Вокзал

Игорь Митник
    Национальная гордость – последняя гордость. Человек пользуется ей, когда ему просто больше нечем гордиться. Это не я – это Ницше придумал.
    Когда мне было лет 10, это ещё махровый СССР был (тот самый СССР, который делал ракеты и перекрывал Енисей), занесло нас с матерью в Эстонию - там был какой-то лагерь отдыха «Ноорус», ну в общем, в отпуск. Погода была отвратительная и мне запомнились только дожди в разных видах, круглые сутки, лужи, мокрый пляж, низкое небо, и надувной кинотеатр, который, периодически сдувался, посреди сеанса, накрывая всех.

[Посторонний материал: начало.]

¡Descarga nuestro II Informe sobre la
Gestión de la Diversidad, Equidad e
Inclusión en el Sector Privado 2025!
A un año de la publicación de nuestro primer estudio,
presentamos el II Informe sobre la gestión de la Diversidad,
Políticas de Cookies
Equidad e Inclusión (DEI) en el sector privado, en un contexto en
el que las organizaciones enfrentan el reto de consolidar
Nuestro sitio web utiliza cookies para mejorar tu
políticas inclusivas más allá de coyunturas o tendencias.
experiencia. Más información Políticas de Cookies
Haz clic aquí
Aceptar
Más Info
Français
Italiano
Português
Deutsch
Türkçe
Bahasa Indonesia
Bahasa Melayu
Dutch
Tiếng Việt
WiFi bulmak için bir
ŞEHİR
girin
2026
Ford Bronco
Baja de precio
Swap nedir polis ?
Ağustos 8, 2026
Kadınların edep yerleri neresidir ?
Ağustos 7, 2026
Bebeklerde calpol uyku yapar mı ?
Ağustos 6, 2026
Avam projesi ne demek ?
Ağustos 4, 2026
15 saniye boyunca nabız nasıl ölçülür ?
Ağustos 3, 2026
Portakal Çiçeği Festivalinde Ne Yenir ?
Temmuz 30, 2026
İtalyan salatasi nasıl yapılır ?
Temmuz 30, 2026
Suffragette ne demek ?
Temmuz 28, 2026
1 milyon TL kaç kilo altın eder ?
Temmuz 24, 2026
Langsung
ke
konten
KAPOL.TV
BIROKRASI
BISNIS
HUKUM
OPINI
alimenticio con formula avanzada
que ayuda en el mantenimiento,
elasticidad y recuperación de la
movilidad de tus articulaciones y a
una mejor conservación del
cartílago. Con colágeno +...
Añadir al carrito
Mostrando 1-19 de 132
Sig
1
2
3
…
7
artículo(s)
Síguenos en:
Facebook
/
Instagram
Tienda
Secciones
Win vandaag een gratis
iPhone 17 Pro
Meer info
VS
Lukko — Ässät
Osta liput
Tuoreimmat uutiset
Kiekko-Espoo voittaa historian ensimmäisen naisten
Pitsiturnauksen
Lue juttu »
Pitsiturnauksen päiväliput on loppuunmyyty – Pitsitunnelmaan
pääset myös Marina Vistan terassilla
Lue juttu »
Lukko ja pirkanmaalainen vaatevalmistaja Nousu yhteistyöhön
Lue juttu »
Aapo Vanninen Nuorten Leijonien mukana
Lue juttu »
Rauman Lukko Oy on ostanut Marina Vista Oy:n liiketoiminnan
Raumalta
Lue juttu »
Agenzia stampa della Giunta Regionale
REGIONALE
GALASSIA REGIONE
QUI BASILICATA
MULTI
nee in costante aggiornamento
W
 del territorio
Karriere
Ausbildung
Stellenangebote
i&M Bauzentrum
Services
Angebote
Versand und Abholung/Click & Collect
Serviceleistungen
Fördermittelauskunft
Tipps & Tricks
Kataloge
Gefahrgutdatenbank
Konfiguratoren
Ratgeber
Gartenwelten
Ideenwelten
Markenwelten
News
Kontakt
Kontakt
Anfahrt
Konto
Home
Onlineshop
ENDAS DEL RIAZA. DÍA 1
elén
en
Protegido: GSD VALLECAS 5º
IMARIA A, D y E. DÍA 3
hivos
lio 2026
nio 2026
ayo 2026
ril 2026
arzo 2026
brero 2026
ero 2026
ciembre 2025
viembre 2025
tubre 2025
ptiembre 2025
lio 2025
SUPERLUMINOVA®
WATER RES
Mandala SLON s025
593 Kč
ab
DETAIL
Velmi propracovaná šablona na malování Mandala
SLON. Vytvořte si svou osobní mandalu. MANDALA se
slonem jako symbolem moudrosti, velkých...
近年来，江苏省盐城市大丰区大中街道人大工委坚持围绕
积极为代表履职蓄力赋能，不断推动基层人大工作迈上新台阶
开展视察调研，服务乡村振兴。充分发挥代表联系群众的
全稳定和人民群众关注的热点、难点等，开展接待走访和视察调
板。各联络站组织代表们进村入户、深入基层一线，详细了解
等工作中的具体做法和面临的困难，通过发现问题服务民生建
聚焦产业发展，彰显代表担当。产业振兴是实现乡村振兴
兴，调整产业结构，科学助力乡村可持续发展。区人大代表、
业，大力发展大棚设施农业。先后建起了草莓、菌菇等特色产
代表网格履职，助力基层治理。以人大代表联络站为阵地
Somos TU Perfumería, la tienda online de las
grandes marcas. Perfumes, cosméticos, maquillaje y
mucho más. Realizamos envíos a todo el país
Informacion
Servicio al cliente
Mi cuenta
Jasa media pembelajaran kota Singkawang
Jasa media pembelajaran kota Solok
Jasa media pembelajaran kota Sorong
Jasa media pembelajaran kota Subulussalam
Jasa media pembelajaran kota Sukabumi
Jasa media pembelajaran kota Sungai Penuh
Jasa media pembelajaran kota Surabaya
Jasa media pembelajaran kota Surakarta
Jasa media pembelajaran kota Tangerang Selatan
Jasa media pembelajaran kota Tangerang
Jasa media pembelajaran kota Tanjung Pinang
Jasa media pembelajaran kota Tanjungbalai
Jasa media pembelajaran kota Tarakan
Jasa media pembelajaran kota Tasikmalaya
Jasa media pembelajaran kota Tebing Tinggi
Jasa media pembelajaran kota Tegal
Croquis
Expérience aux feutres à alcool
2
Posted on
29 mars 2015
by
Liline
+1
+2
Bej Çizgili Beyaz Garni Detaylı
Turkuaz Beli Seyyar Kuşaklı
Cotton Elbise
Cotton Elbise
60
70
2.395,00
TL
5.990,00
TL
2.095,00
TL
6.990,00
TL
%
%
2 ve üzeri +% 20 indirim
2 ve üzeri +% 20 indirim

    Ещё мне запомнились эстонцы, которые демонстративно переключали единственный телевизор, на один единственный эстонский канал и слушали его, именно слушали, потому что на этом канале ничего, кроме диктора, не показывали. Провинциальщина, считал я. Просто тогда я ещё не сталкивался с нацизмом. Эстонцев в этом лагере отдыха было человек 5, а остальные наши. В общем, в один прекрасный день, телик оказался без ручки переключения каналов и навечно остался на эстонском.
    Ещё мне запомнилось то, как мы уезжали, ночной вокзал, даже не вокзал, а что-то среднее между полустанком и павильоном в котором спят, несколько человек, томящихся в ожидании, возле единственной кассы и отсутствие билетов на Москву. Нас было человек до десяти. Была женщина с совсем маленьким ребёнком на руках – её пропустили вперёд, но ей это не помогло – билетов на Москву не было. Она стояла, обессиленно облокотившись о подоконник пустой кассы. Кассир пила чай.
    Периодически мы все выходили к проезжающим поездам и просили проводников нас взять, как угодно, хоть зайцами, хоть кроликами, но проводники, почему-то боялись и мы возвращались опять в очередь.
    Вдруг, под утро, к кассе подошёл высокий, лет 30-ти человек, плотного телосложения, светловолосый, коротко стриженный и, это я запомнил отдельно, – без шеи – голова просто переходила в плечи. Шеи не было, был загривок. Он бесцеремонно отодвинул женщину с ребёнком на руках, и в ответ на чьи-то слова, что билетов нет, коротко бросил: «Я – эстонец!» В этой фразе было что-то такое категоричное, как гильотина. Никто даже не нашёлся, что ему ответить.
    Он о чём-то поговорил с кассиршей, которая оказалась, одновременно, начальницей этого станционного заведения и через минуту, ушёл с билетом.
    Даже после скандала, который вся очередь устроила по поводу того, что эта дрянь не продала билета даже женщине с ребёнком, ничего не изменилось – стена.
    К очередному поезду никто не пошёл – пустили несчастную женщину, всю ночь державшую на руках маленького ребёнка и она, каким-то чудом уговорила какого-то проводника и уехала.
    Потом уехали и мы все, я не помню уже как – под утро я уже бродил сонный и мало что понимал. Мать сказала, что мы можем ехать и я пошёл за ней.
    Но я запомнил какую-то притворно – приветливую улыбку начальницы-кассирши, реализующую свою возможность издеваться над такой большой компанией. Ей нравились наши страдания. Ей бы на вышке с пулемётом или в камере пыток, с клещами, а не в кассе работать. Но у каждого патриота, видимо, есть свое место для реализации патриотизма, своя амбразура, своё место сражения, которое он находит себе сам, руководствуясь своим патриотизмом. Кто-то засыпал голубые гранулы Циклона в Освенциме, кто-то орудовал около печей, кто-то расстреливал львовских профессоров, а эта – вот в кассе своё место нашла.
    Больше я никогда не ездил в Эстонию и не поеду, ни за какие деньги: эстонцы гордятся породой, а породой гордятся, на выставке достижений животноводства!